Der Ansturm auf die online Konten war anfangs so groß, dass die Server am ersten Tag abstürzten. Innerhalb der ersten acht Stunden nach der Eröffnung der online-Bank hatten mehr als 230,000 Nutzer die App heruntergeladen und 103,000 neue Bankkonten eröffnet. Allein am ersten Tag wurden somit 26 Millarden Won (ca. 20 Millionen Euro) in Girokonten und Sparbüchern angelegt und Kredite in Höhe von 14 Milliarden Won (ca. 11 Millionen Euro) aufgenommen.
Das chinesische Pendant zu Google, Baidu, plante schon seit einiger Zeit den Einstieg in das Banking (Vgl. dazu: Alibaba, Baidu und Tencent: Ernstzunehmende Herausforderer der Banken aus dem Reich der Mitte).
In diesem Jahr ging Baidu mit der Agricultural Bank of China eine strategische Partnerschaft ein (Vgl. dazu: Baidu banks on strategic partnership).
The partners said the two sides would coöperate on financial products, build a fintech laboratory, and conduct in-depth research into the intelligent financial sector.
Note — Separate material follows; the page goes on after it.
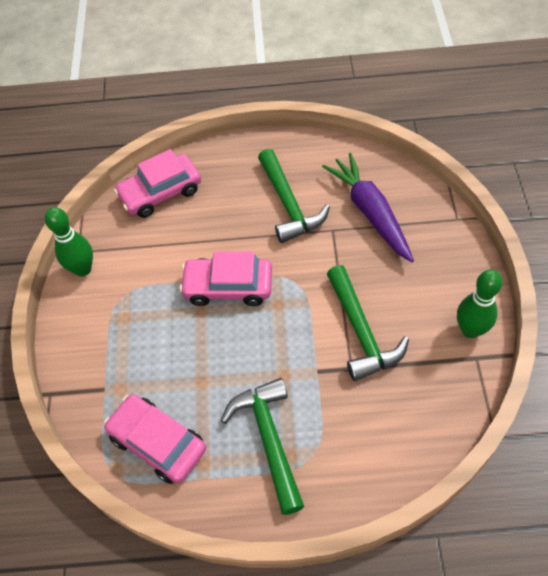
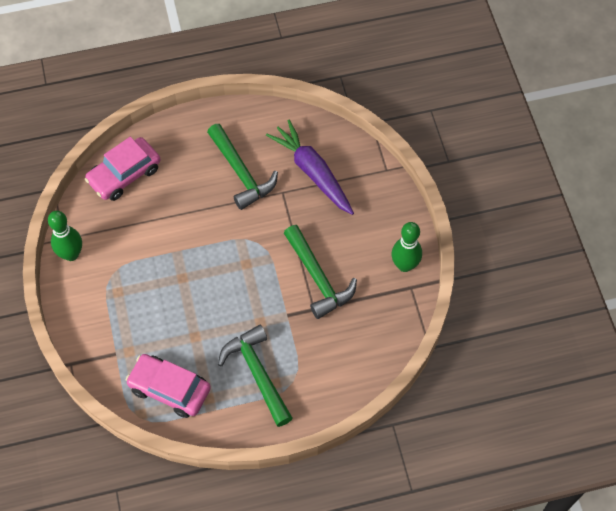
camera: 15 degrees left, 5 degrees up
(228, 287) = (202, 254): pink car -> none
They added they would work together in the fields of financial technology, customer profiling, evaluation of customer credit, risk monitoring, and intelligent equity financing and investment services.
Seit Anfang 2017 ist Baidu überdies mit einer eigenen Online Bank, der Baixin Bank, am Markt vertreten. Vor wenigen Wochen gaben Baidu und Citic gemeinsam den Start der AiBank bekannt, wie in China Citic, Baidu launch direct bank in fintech push berichtet wird:
AiBank will focus on lending to individuals and small businesses while leveraging big data and artificial intelligence to build new risk control models, Li Rudong, president of the new bank said at a launch event in Beijing.
Ende vergangenen Jahres gab der chinesische Smartphone-Hersteller Xiaomi die Absicht bekannt, eine eigene Online Bank, Sichuan XW Bank, zu platzieren. Seitdem scheint aber nicht allzu viel passiert zu sein. Xiaomi spielt schon lange mit dem Gedanken, sein Engagement im Banking zu verstärken (Vgl. dazu: Xiaomi steigt (nicht nur) ins Bankgeschäft ein). Im Mai 2015 gründete Xiaomi dazu die Online Bank Xiaomi Huoqibao. In welcher Verbindung die Sichuan XW Bank und Xiaomi Huogibao zueinander stehen, konnte ich bislang nicht recherchieren.
Zusammenfassend lässt sich feststellen, dass die großen E‑Commerce- und Technologiekonzerne ebenso wie Messaging-Dienste das Banking schrittweise unter ihre Kontrolle bringen. Das weniger aus purer Leidenschaft, sondern eher aus nüchternem betriebswirtschaftlichen Kalkül, als logische Ergänzung ihres Online-Angebots. Bankprodukte, die letztlich nur aus Informationen bestehen, keine Lagerkosten verursachen, in der Herstellung günstig sind und sich überdies problemlos im Internet vertreiben lassen, passen, neben Medien, Entertainment und Gaming, daher besonders gut zum eigenen Angebot; sie runden es ab.